The last few days, as mentioned, have been especially tough for us and the amount of time we had for the kids was extremely limited. We tried to let them play, but they keep coming up to us, and inturrupting our work. Looking back, this seems to be an obvious cry for parental attention. At the time, however, we were more short with Eliana that we should have been. My wife has a very short fuse, and Eliana knows exactly how to light it. There are many times when Eliana gets bored with me and goes to visit my wife upstairs. Only a couple moments later, I hear loud screaming followed by some crying. It’s like a child warzone.

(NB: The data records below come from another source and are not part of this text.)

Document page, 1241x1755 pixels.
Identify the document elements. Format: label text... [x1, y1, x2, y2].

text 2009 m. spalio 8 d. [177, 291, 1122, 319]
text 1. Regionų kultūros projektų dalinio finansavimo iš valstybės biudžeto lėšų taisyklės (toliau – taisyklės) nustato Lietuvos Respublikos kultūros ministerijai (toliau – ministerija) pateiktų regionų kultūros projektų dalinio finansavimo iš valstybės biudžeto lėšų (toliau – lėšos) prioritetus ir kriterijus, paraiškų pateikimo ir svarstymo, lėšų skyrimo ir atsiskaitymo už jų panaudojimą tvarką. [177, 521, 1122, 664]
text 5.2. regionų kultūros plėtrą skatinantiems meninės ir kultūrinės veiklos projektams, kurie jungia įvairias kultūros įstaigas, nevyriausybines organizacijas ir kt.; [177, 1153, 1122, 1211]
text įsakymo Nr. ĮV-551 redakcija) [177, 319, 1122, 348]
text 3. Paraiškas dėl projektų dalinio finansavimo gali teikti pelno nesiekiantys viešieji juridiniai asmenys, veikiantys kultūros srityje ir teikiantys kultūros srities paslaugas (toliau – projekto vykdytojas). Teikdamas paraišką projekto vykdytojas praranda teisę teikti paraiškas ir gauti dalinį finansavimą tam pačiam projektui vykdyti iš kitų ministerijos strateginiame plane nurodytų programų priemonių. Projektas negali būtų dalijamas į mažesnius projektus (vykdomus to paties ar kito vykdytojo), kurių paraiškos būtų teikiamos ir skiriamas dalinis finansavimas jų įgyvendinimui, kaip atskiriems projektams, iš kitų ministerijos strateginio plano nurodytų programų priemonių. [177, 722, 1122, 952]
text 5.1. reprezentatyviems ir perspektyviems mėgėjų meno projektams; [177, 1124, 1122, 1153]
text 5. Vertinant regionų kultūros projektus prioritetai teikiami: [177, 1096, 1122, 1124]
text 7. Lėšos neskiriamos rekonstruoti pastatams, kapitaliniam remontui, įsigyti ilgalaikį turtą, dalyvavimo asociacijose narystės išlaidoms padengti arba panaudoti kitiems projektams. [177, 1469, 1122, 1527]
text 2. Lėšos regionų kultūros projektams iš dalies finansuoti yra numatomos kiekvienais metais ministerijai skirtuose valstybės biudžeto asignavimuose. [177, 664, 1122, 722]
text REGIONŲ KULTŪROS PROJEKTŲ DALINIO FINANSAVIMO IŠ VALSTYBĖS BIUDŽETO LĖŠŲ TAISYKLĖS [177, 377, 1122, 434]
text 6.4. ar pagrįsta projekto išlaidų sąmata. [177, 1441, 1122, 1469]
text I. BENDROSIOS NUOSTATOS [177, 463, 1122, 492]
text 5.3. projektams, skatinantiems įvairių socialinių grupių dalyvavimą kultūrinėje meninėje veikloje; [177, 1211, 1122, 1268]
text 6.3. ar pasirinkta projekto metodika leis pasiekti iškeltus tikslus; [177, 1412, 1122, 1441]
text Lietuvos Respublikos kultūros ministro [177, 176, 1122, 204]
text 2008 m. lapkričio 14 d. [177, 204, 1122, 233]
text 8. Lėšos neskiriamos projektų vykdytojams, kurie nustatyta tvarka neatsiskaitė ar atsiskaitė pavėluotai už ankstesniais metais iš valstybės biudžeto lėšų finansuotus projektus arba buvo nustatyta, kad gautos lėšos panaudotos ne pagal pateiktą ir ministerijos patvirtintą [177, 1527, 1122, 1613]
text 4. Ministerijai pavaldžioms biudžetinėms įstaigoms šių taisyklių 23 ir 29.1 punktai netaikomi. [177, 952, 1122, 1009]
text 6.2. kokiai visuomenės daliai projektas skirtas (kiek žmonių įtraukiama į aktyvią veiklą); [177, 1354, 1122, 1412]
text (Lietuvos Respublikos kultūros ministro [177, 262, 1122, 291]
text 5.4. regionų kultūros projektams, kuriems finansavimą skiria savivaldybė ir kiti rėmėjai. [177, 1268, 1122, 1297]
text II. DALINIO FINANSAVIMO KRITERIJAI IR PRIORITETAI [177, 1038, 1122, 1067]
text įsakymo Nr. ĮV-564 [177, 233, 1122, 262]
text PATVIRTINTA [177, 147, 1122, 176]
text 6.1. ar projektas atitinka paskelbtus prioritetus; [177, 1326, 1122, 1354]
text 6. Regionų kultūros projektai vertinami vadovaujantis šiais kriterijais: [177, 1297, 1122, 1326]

I was pretty short with Eliana as well because lately she has been missing her bed time. Normally, she would get ready for bed, and be in bed (if not asleep) by 9pm. We usually try to start getting her ready (change clothes, brushing teeth, etc) at 8pm. Since we were short on time, we also missed our preparation time, and caused her to go to bed later (that, and our recent trip to Portland wasn’t helpful for her bed time habits either). So, when Eliana didn’t go to bed, I became upset that she seemed to me to be trying to stay up longer.
Eliana is also having some problems doing her business in the bathroom. Most of the time, she doesn’t make it when the solids want to come out. Most the the time, and this is what lights our fuses, is that she doesn’t want to go. We hate cleaning up her poopy underwear, and out comes more screaming (that is mostly from my wife).
The recent screaming and incorrect reactions had an effect on Eliana, and we were told about this by her school teacher. Yesterday when we picked her up from school, on our way to Tucson, and her teacher mentioned that she has been quiet the last couple of days, and that she hasn’t told the teacher when she needed to go to the bathroom. She was a lot less talkative than usual. We instantly knew what we had done wrong. But, if we didn’t have a teacher there (a third party who knows our childs typical moods as well as us), we probably wouldn’t have known about it until it became a real problem.
On the drive to Tucson, we tried to talk and play with Eliana, but she was indeed, not very talkative. We let her watch her video for a while, and she became a little more relaxed as time when by. We made an effort in the car to talk, and ask her questions about the video she was watching. By the time we dropped her off at my parent’s house, she was talking and acting like normal.
This whole experience has shown me and my wife that we need to give Eliana attention when she needs it. Luckily this was a short term experience for her, and we are able to quickly resolve it with some quick actions. I am hopeful we can avoid this kind of experience in the future, and I’m completely hopeful that this does not turn into a long term trauma for Eliana.